Task brief
Every line from the one with "14: (68, 110, 0.42)" through the end of the material should be written out character for character. Lines before it are excluded.

Provided records

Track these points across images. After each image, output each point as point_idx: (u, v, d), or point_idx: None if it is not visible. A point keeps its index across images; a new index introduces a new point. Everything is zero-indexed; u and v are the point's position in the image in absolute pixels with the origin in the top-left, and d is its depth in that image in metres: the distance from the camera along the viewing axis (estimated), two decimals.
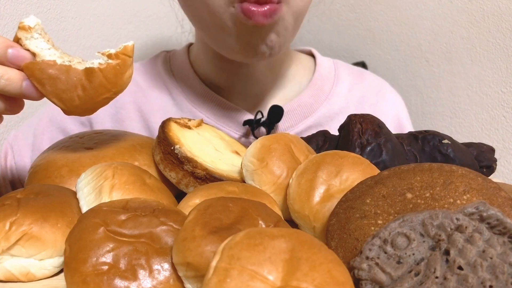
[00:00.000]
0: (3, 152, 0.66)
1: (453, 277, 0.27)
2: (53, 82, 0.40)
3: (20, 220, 0.36)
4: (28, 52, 0.41)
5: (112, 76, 0.42)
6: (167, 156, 0.47)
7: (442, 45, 0.87)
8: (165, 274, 0.32)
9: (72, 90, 0.41)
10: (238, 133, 0.68)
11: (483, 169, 0.51)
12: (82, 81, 0.41)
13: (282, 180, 0.44)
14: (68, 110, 0.42)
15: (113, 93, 0.42)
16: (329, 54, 0.82)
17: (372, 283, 0.29)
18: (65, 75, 0.40)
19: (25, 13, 0.75)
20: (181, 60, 0.71)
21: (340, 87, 0.73)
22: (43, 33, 0.41)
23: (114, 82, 0.42)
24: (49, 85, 0.40)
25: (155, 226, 0.34)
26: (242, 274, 0.26)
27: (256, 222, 0.34)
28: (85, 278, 0.31)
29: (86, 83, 0.41)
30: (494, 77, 0.81)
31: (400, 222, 0.30)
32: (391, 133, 0.50)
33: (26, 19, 0.41)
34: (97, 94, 0.41)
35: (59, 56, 0.41)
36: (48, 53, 0.41)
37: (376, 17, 0.97)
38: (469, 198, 0.34)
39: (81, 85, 0.41)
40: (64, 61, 0.41)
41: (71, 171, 0.47)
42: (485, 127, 0.83)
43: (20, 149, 0.65)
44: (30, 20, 0.41)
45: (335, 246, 0.34)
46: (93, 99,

Solution to the exercise
14: (68, 110, 0.42)
15: (113, 93, 0.42)
16: (329, 54, 0.82)
17: (372, 283, 0.29)
18: (65, 75, 0.40)
19: (25, 13, 0.75)
20: (181, 60, 0.71)
21: (340, 87, 0.73)
22: (43, 33, 0.41)
23: (114, 82, 0.42)
24: (49, 85, 0.40)
25: (155, 226, 0.34)
26: (242, 274, 0.26)
27: (256, 222, 0.34)
28: (85, 278, 0.31)
29: (86, 83, 0.41)
30: (494, 77, 0.81)
31: (400, 222, 0.30)
32: (391, 133, 0.50)
33: (26, 19, 0.41)
34: (97, 94, 0.41)
35: (59, 56, 0.41)
36: (48, 53, 0.41)
37: (376, 17, 0.97)
38: (469, 198, 0.34)
39: (81, 85, 0.41)
40: (64, 61, 0.41)
41: (71, 171, 0.47)
42: (485, 127, 0.83)
43: (20, 149, 0.65)
44: (30, 20, 0.41)
45: (335, 246, 0.34)
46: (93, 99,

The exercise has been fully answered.